У императора - Василий Немирович-Данченко
Шрифт:
Интервал:
Закладка:
— Я рад буду вас видеть у себя, молодой человек…
Флигель-адъютант насмешливо улыбался, отмечая у себя в памяти эту перемену.
— Я рад буду вас видеть у себя!
И все рады были видеть его у себя, все решительно. Растерянный и смущённый, Амед только повёртывался во все стороны, не зная, что ему делать, кого благодарить, как отвечать на все эти сладкие слова и приветствия. Мир вдруг оказался таким прекрасным, таким чудным, и люди в нём такими добрыми, великодушными.
Флигель-адъютант подошёл к нему как и все…
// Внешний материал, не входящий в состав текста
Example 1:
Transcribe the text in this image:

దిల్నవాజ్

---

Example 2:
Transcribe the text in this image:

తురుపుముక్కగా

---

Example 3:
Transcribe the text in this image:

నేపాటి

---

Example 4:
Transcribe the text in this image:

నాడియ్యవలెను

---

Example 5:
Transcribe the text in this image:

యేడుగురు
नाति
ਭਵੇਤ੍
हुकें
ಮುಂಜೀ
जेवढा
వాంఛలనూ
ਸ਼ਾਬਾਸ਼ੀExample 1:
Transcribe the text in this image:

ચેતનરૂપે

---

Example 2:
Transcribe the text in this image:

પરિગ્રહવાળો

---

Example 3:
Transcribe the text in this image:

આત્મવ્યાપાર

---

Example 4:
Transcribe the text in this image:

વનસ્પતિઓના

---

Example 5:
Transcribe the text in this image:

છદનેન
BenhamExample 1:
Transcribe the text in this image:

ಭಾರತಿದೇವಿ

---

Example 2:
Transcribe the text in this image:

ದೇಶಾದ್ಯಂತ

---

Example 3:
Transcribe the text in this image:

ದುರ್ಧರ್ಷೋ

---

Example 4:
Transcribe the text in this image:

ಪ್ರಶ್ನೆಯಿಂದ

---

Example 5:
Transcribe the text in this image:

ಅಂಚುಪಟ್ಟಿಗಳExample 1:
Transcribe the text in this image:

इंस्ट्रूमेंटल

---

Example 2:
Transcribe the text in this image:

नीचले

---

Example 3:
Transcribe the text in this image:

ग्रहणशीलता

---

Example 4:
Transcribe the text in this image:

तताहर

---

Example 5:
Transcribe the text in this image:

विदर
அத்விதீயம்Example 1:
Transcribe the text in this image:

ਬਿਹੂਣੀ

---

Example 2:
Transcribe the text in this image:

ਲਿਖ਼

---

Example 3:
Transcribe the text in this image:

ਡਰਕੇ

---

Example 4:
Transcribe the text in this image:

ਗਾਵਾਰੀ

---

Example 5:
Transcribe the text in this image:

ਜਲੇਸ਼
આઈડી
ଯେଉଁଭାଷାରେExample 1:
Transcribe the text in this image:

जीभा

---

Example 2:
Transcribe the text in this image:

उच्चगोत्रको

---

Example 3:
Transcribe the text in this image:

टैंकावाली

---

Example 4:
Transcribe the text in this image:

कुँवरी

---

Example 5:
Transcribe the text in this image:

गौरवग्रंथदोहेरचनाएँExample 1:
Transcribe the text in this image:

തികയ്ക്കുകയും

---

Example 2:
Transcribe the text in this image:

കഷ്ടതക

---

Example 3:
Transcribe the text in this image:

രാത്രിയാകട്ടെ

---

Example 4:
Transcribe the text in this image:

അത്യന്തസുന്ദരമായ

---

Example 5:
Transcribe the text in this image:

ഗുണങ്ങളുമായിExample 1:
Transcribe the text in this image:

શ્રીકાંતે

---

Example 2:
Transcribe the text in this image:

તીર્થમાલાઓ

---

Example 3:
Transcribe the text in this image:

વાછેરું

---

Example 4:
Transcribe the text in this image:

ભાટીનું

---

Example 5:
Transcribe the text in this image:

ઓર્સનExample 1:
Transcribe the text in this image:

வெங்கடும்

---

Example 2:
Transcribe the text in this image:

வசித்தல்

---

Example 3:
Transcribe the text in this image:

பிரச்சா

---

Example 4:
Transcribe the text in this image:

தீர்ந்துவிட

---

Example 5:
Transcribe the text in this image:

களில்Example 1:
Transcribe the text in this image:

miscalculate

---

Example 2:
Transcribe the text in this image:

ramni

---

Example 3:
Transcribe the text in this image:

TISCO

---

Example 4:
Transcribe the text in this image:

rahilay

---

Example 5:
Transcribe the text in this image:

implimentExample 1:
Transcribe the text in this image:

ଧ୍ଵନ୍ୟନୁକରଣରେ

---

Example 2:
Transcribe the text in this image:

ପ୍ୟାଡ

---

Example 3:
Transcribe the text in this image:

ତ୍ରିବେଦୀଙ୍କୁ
— Позволите познакомиться, прапорщик, с вами? Вас я уже знаю, — я князь Каменский. Вы не удивляйтесь этой перемене. Поживёте здесь, — сами поймёте, как всё у нас меняется быстро. Вот что, у вас есть родные или друзья в Петербурге?
— Нет, никого.
— Ну, так я сменюсь через два часа. Моя квартира и я сам — к вашим услугам. Я сейчас прикажу вас отвезти ко мне. Пожалуйста, не отказывайтесь. Поеду на Кавказ, — вы меня также примете! Не в гостинице же вам останавливаться.
Они горячо пожали руки друг другу.
Амед, выходя, чувствовал, что его несут какие-то крылья.
Сны, старые, казавшиеся такими несбыточными, — исполнялись.
И такой яркой, ясной, и светлой была вся жизнь впереди…
А туман на петербургских улицах делался ещё гуще, тяжелее. И всё кругом уходило в неприветливые, серые и холодные потёмки.
Наивный горец, обо всём судивший по наружности, за этим блистательным показом, за пышною декорацией силы и власти, не мог, разумеется, разглядеть страшных недугов, которыми была поражена приниженная, крепостная, безмолвствовавшая Россия. Не ему, сыну полурабского Востока, было ужасаться язв, покрывавших её громадное тело, разгадать её невыносимые страдания. Севастополь и освободительная эпоха Александра II оказывались ещё далеки.